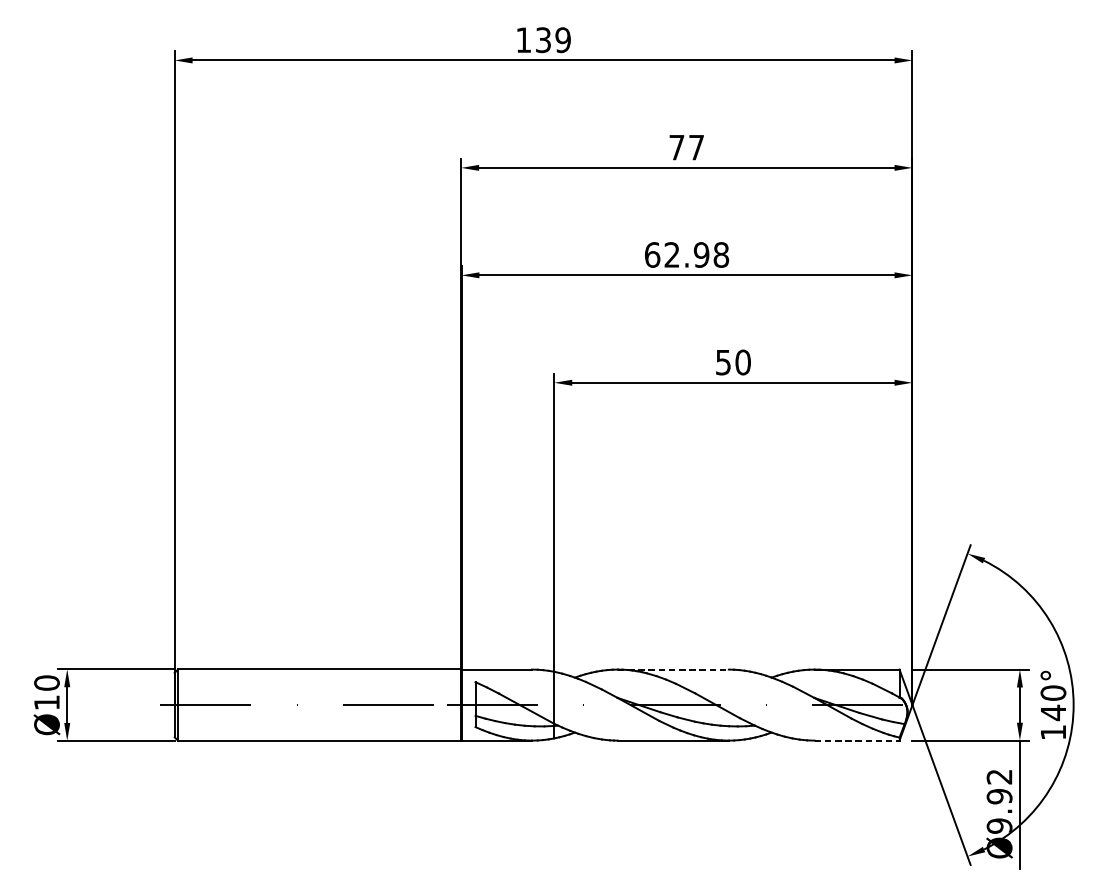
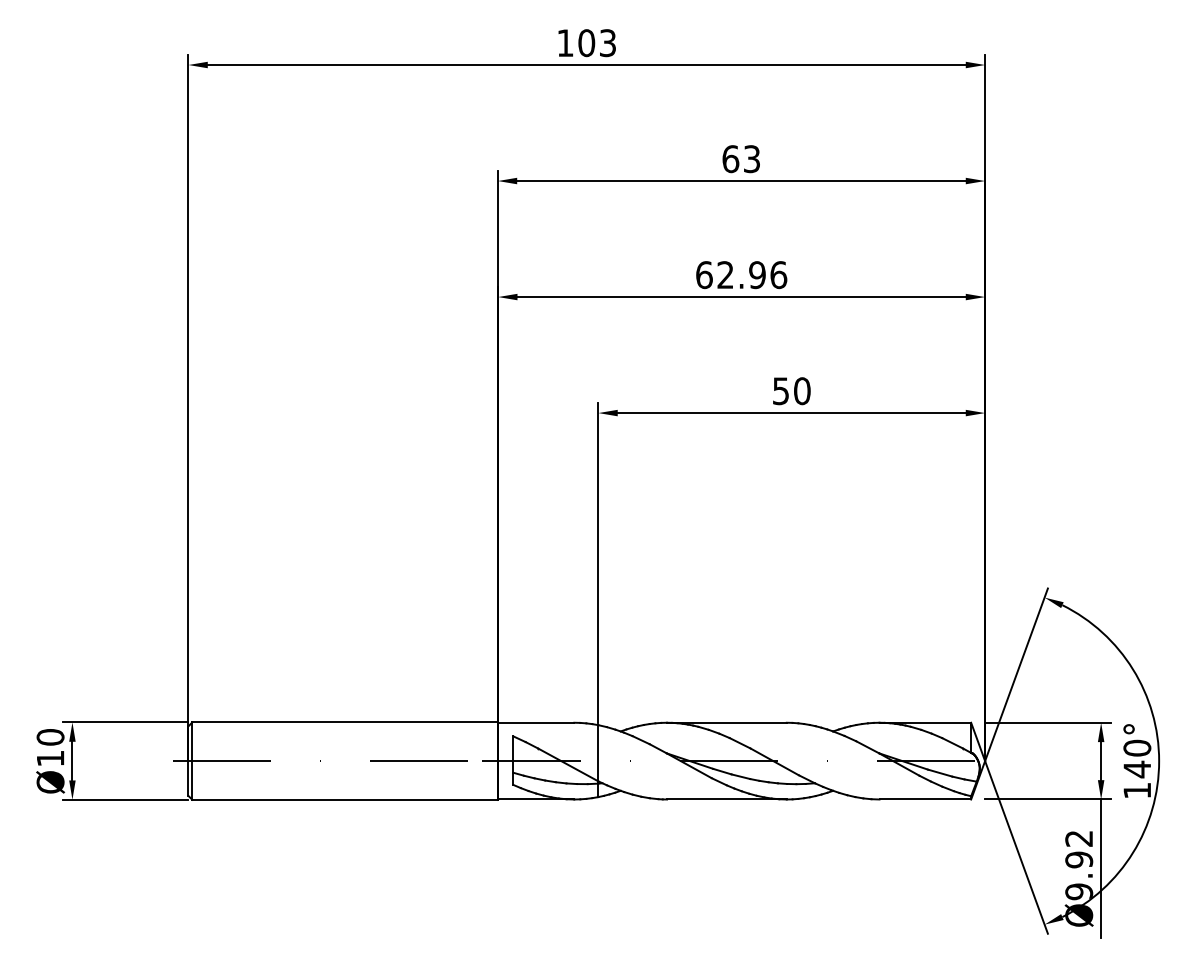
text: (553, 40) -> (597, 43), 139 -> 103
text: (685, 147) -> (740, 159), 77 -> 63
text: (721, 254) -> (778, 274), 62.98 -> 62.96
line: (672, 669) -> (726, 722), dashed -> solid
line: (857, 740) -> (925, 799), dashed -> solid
● ● ● ● ● ● ●
REQUIRED ACTION:
An exact copy of the entries above, with no pictures, is the required answer.

SOLUTION BELOW:
text: (553, 40) -> (597, 43), 139 -> 103
text: (685, 147) -> (740, 159), 77 -> 63
text: (721, 254) -> (778, 274), 62.98 -> 62.96
line: (672, 669) -> (726, 722), dashed -> solid
line: (857, 740) -> (925, 799), dashed -> solid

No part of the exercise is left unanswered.